Gattorno M, Prigione I, Vignola S, Falcini F, Chiesa S, Morandi F, Picco P, Buoncompagni A, Martini A, Pistoia V
2nd Department of Pediatrics, G. Gaslini Scientific Institute for Children and University of Genoa, Largo G. Gaslini 5, 16147, Genoa, Italy.
Clin Exp Rheumatol. 2002 Nov-Dec;20(6):863-6.
CD27 is a member of tumour necrosis factor receptor family. Its expression is predominantly confined to mature lymphocytes and is strongly enhanced after cell activation. Shedding of the CD27 from the surface of activated cells is related to their effector phase. The aim of the present study was to evaluate the levels of soluble CD27 in sera and synovial fluids, together with its expression on circulating and synovial fluid (SF) memory T cells, in children with JIA.
Sera from 40 patients with active JIA were studied for soluble CD27. Paired SF samples were available in 20 patients. Sera from 12 age-matched patients affected with various acute infectious diseases and 12 age-matched healthy subjects were used as controls. In 8 JIA patients freshly isolated circulating and SF lymphocytes were stained for CD27 in CD4+CD45 RO+ T cell subpopulation and analyzed by cytometry.
Soluble CD27 serum levels were significantly higher in patients with polyarticular JIA and acute systemic infectious diseases than in patients with active oligoarticular or healthy controls. Both polyarticular and oligoarticular JIA patients showed increased levels of soluble CD27 in SF when compared with paired serum samples (p = 0.01). In all the patients tested a significant enrichment of CD27- T cells was seen in the SF (median 39.5%, range 18-56%) when compared to paired CD4+CD45RO+ peripheral lymphocytes (median 19.5%, range 5-43%; p = 0.01).

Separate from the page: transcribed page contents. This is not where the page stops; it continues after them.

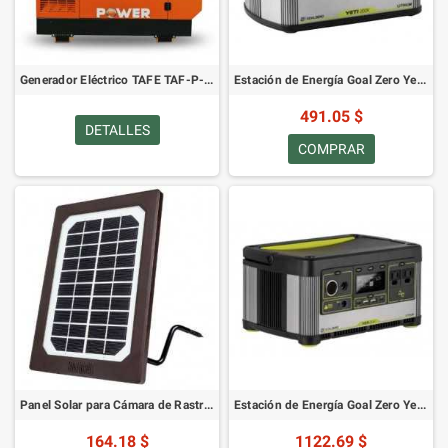
Generador Eléctrico TAFE TAF-P-10A
Estación de Energía Goal Zero Yeti 200X
491.05 $
DETALLES
COMPRAR
Panel Solar para Cámara de Rastro Bushnell
Estación de Energía Goal Zero Yeti 500X
164.18 $
1122.69 $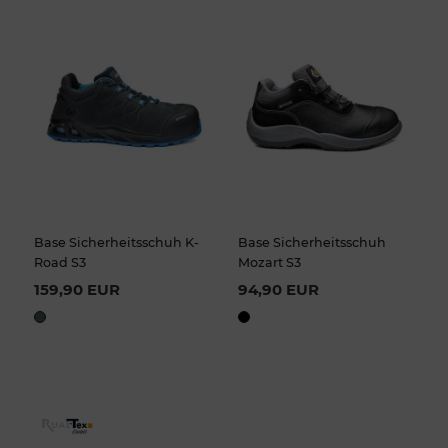
Base Sicherheitsschuh K-
Base Sicherheitsschuh
Road S3
Mozart S3
159,90 EUR
94,90 EUR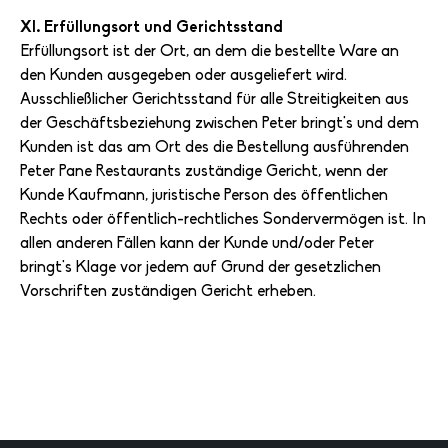
XI. Erfüllungsort und Gerichtsstand
Erfüllungsort ist der Ort, an dem die bestellte Ware an
den Kunden ausgegeben oder ausgeliefert wird.
Ausschließlicher Gerichtsstand für alle Streitigkeiten aus
der Geschäftsbeziehung zwischen Peter bringt's und dem
Kunden ist das am Ort des die Bestellung ausführenden
Peter Pane Restaurants zuständige Gericht, wenn der
Kunde Kaufmann, juristische Person des öffentlichen
Rechts oder öffentlich-rechtliches Sondervermögen ist. In
allen anderen Fällen kann der Kunde und/oder Peter
bringt's Klage vor jedem auf Grund der gesetzlichen
Vorschriften zuständigen Gericht erheben.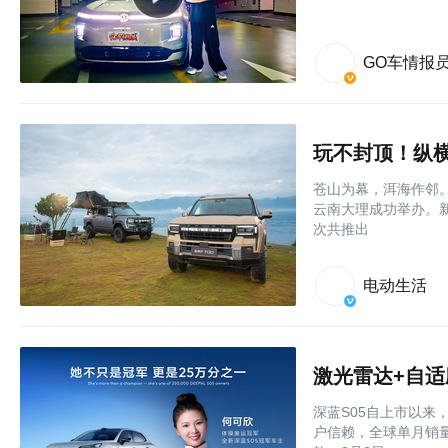
GO车情报
玩不封顶！纵横F
苍山为幕，洱海作邻。
云南大理成功举办。
次共推出
电动生活
激光雷达+自适
深蓝S05自上市以来
户信赖，全球单月销量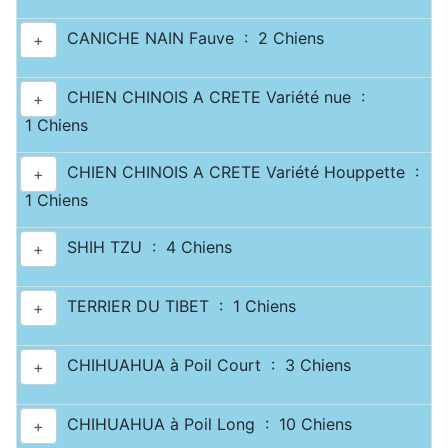
CANICHE NAIN Fauve : 2 Chiens
+
CHIEN CHINOIS A CRETE Variété nue :
+
1 Chiens
CHIEN CHINOIS A CRETE Variété Houppette :
+
1 Chiens
SHIH TZU : 4 Chiens
+
TERRIER DU TIBET : 1 Chiens
+
CHIHUAHUA à Poil Court : 3 Chiens
+
CHIHUAHUA à Poil Long : 10 Chiens
+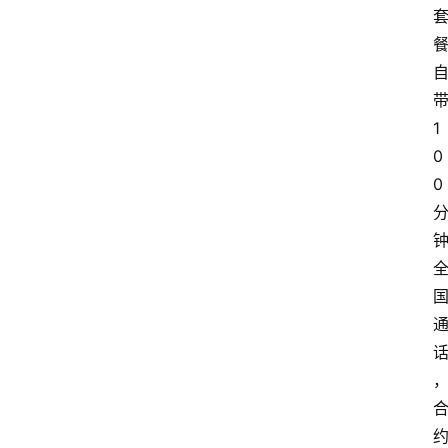
1
0
0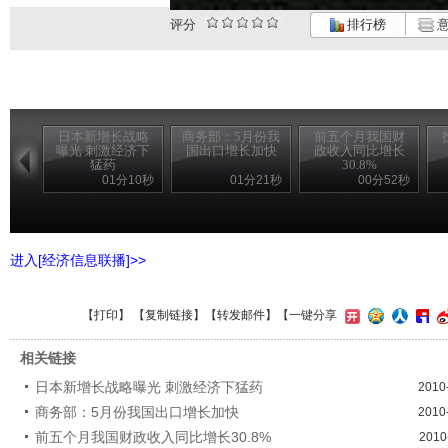
评分
排行榜
意
日本新增长战略
商务部：5月份我
前五个月我国财
曝光 刺激经济下
国出口增长加快
政收入同比增长
猛药
30.8%
01分10秒
01分21秒
00分52秒
进入[经济信息联播]>>
【
打印
】 【
复制链接
】【
转发邮件
】【一键分享
相关链接
日本新增长战略曝光 刺激经济下猛药
2010
商务部：5月份我国出口增长加快
2010
前五个月我国财政收入同比增长30.8%
2010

A clear enrichment of CD4+ memory SF T cells with a CD27-phenotype is observed when compared to correspondent circulating T lymphocytes. This issue is conceivably related to re-activation and recruitment of memory T cells to the site of inflammation, and to the subsequent expansion of a subpopulation of "effector" memory T cells.
CD27是肿瘤坏死因子受体家族的成员。其表达主要局限于成熟淋巴细胞,细胞激活后会显著增强。活化细胞表面的CD27脱落与其效应阶段相关。本研究的目的是评估幼年特发性关节炎(JIA)患儿血清和滑液中可溶性CD27的水平,以及其在循环和滑液记忆T细胞上的表达。
对40例活动期JIA患者的血清进行可溶性CD27检测。20例患者有配对的滑液样本。12例年龄匹配的患有各种急性传染病的患者和12例年龄匹配的健康受试者的血清用作对照。对8例JIA患者新鲜分离的循环和滑液淋巴细胞进行CD4+CD45RO+T细胞亚群的CD27染色,并通过流式细胞术进行分析。
多关节型JIA和急性全身感染性疾病患者的可溶性CD27血清水平显著高于活动期少关节型JIA患者或健康对照。与配对血清样本相比,多关节型和少关节型JIA患者的滑液中可溶性CD27水平均升高(p = 0.01)。与配对的CD4+CD45RO+外周淋巴细胞相比(中位数19.5%,范围5 - 43%;p = 0.01),在所有检测患者的滑液中均观察到CD27-T细胞显著富集(中位数39.5%,范围18 - 56%)。
与相应的循环T淋巴细胞相比,观察到具有CD27表型的CD4+记忆性滑液T细胞明显富集。这一现象可能与记忆T细胞重新激活并募集到炎症部位,以及随后“效应”记忆T细胞亚群的扩增有关。